Absolut. Mund-Propaganda ist das beste Instrument für Azubimarketing. Unternehmen, die eine gute Ausbildung auf Augenhöhe leben, werden auch in der Zukunft noch ausreichend Fachkräfte entwickeln können. Eine gute Betreuungsqualität erzeugt eine hohe Ausbildungsqualität. Und das wiederum spricht sich rum – zumal die heutige Jugend auch wirklich gut vernetzt ist.

Wie können Schulabgänger:innen erkennen, dass Unternehmen in diesem Bereich einiges gelernt haben und mehr als andere zu bieten haben? Auf was sollten sie ganz besonders achten?

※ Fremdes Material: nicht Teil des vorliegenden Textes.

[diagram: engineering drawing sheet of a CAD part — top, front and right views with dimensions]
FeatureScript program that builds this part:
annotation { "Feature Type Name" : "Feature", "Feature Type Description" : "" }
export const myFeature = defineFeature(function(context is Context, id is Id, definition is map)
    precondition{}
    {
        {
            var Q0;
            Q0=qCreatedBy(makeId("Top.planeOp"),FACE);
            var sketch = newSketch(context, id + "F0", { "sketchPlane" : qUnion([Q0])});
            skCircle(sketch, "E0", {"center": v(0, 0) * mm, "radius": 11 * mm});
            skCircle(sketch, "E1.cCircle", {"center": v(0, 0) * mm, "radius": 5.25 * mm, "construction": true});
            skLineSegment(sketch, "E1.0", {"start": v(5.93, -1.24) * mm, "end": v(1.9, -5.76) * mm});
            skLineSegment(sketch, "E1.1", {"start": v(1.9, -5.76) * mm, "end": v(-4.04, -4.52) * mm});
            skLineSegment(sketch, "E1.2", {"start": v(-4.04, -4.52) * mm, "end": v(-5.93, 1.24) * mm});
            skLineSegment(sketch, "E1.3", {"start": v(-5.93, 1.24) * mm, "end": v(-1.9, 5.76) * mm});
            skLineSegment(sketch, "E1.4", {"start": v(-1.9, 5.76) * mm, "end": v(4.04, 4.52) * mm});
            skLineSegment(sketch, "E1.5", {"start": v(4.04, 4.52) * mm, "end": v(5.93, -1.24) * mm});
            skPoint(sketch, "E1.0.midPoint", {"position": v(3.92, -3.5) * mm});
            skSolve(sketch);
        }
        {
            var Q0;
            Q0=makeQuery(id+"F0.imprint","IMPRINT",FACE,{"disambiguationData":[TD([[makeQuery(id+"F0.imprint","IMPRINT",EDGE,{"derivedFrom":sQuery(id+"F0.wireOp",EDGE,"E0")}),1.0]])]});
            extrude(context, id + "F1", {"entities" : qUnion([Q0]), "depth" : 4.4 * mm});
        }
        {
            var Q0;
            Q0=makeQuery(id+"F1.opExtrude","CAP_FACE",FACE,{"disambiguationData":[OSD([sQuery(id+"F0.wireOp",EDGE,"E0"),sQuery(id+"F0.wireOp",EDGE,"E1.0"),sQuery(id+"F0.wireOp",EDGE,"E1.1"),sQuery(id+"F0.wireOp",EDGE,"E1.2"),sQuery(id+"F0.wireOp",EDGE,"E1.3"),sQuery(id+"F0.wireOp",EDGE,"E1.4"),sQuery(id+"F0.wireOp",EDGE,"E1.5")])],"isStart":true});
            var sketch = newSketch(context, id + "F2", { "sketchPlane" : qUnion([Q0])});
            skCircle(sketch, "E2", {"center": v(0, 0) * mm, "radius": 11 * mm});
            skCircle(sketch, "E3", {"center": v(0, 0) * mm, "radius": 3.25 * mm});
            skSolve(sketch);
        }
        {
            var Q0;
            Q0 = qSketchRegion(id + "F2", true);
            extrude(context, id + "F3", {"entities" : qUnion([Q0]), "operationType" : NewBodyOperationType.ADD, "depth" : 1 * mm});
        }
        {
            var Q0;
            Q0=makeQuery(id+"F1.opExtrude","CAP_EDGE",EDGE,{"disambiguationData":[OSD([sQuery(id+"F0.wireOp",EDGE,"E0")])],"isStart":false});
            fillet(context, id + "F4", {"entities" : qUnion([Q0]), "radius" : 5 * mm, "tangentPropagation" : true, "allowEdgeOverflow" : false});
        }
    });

Da gibt es viele Elemente, die ich jetzt anbringen könnte. Ich denke es fängt damit an, ob der Auswahlprozess informativ und transparent gestaltet ist. Unternehmen bewerben sich heute bei Azubis, weniger umgekehrt. Dann sollte darauf geachtet werden, dass die Ausbildung eine klare Struktur hat und Azubis frühzeitig die für ihre Ausbildung verantwortlichen Personen kennenlernen, also zum Beispiel die Ausbilder. Da gilt es jetzt auf das Bauchgefühl zu hören: Fühle ich mich wohl oder habe ich ein Störgefühl? Ebenfalls empfehlenswert ist es, Bewertungsportale zu nutzen und wenn möglich, mit Menschen zu sprechen und nach ihren Erfahrungen zu befragen, die in dem Unternehmen bereits arbeiten. Darf ich an der Stelle noch eine Botschaft an die Schülerinnen und Schüler loswerden?

Ja klar !

So sehr ich dafür bin, dass Unternehmen mittlerweile viel Energie in Ausbildung investieren, so bekomme ich ebenso mit, dass viele Unternehmen sich darüber beklagen, dass Bewerber mit einer immer selbstbewussteren Einstellung in die Auswahlgespräche gehen. Das ist grundsätzlich gut so, allerdings darf es nicht in eine „Arroganz“ münden. Daher möchte ich den Hinweis an alle jungen Bewerber geben: Vorbereitung auf das Unternehmen und das Bewerbungsgespräch gehören dazu – das ist Wertschätzung gegenüber dem Unternehmen.

Vielen Dank für das Gespräch, Herr Rembser!